Stepfamily life has its challenges and struggles. But honestly what family unit, relationship (personal or professional) doesn’t have its challenges. In these moments of challenge is where we have the opportunity to shed our skin and grow, but that’s usually easier said than done. Believe me I’ve been there. Over and over again and consider myself a work in progress while I’m learning the lessons. Each moment, each interaction allows me to look at how I may be adding to the drama or refraining from it. I read a wonderful quote the other day that I’d like to share:
"It is okay to be at a place of struggle. Struggle is just another word for growth. Even the most evolved beings find themselves in a place of struggle now and then. In fact, struggle is a sure sign to them that they are expanding; it is their indication of real and important progress. The only one who doesn't struggle is the one who doesn't grow. So if you are struggling right now, see it as a terrific sign - celebrate your struggle." ~ Neale Donald Walsch
What if we could shift our focus from something being a struggle to instead being a moment of expansion. So often we get caught up in the negativity of a situation and we lash out, or worse disengage, with those closest to us. This may temporarily put a bandaid over the struggle we’re facing, but ultimately won’t help us move through it.
What if all of the little things that have the potential to irritate us daily could be discarded with the evening trash. What if we recognized all the beautiful lessons that come to us, especially through our loved ones and all the daily interactions, instead of being annoyed and frustrated with how we thought things should unfold. We are most comfortable and vulnerable with those closest to us which typically means we are capable of being the most cruel when we are moving through something difficult.
Stepfamily life allows for much growth as there are many opportunities for expansion. As a stepmom I’ve had my number of personal and relationship struggles to move through. Mostly all self-inflicted due to a fear based mentality and an adopted rigidity to coexist in the blended unit. (Which by the way, I don’t recommend as a means of coping). Some I had more grace than others when handling them. It’s said that the lessons we need to learn most will keep showing up until we learn them. From one stepmom to another you will at some point see light at the end of the tunnel and feel a small victory. When you do - celebrate it! Celebrate the little things and know nothing is static and that change is inevitable. We are all human and we all make mistakes, but in these mistakes are moments of vulnerability and growth if we’re willing to see and own them.

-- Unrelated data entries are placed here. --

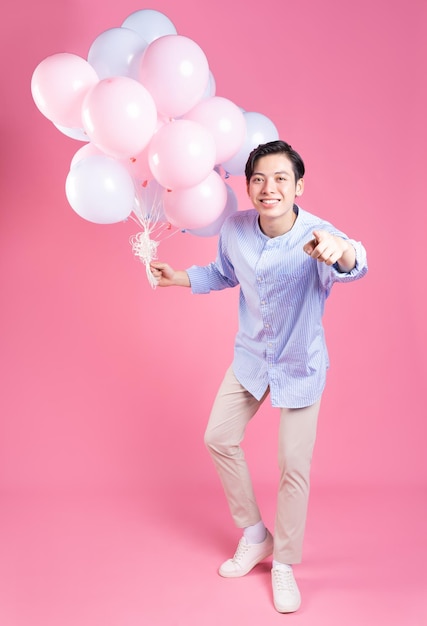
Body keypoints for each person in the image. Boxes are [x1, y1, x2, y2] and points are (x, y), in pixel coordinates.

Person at [150, 140, 368, 613]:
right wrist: (179, 277)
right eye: (258, 179)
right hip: (250, 358)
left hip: (299, 364)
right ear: (248, 185)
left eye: (280, 179)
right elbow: (223, 273)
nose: (268, 188)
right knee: (218, 437)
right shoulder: (235, 229)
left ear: (299, 186)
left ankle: (285, 562)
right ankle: (256, 535)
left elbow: (354, 262)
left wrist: (341, 250)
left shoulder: (318, 235)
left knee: (294, 465)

Next time your stepchild leaves their light on, leaves their dirty dishes laying around, has piles of clothes littering their room, or whatever the annoyance may be try to step back and see it as an opportunity for your growth instead of annoyance. You can only control your emotions and reactions and wouldn’t you rather be a peaceful example, rather than being the nagging one. I can confidently say you’ll feel better if you choose this approach as you let yourself off the hook. Let go of the inner struggles and focus on the happy you. You know that one that you maybe lost sight of. I’m here to tell you she’s still there and she wants to come out and play. Go shine your light, beauty.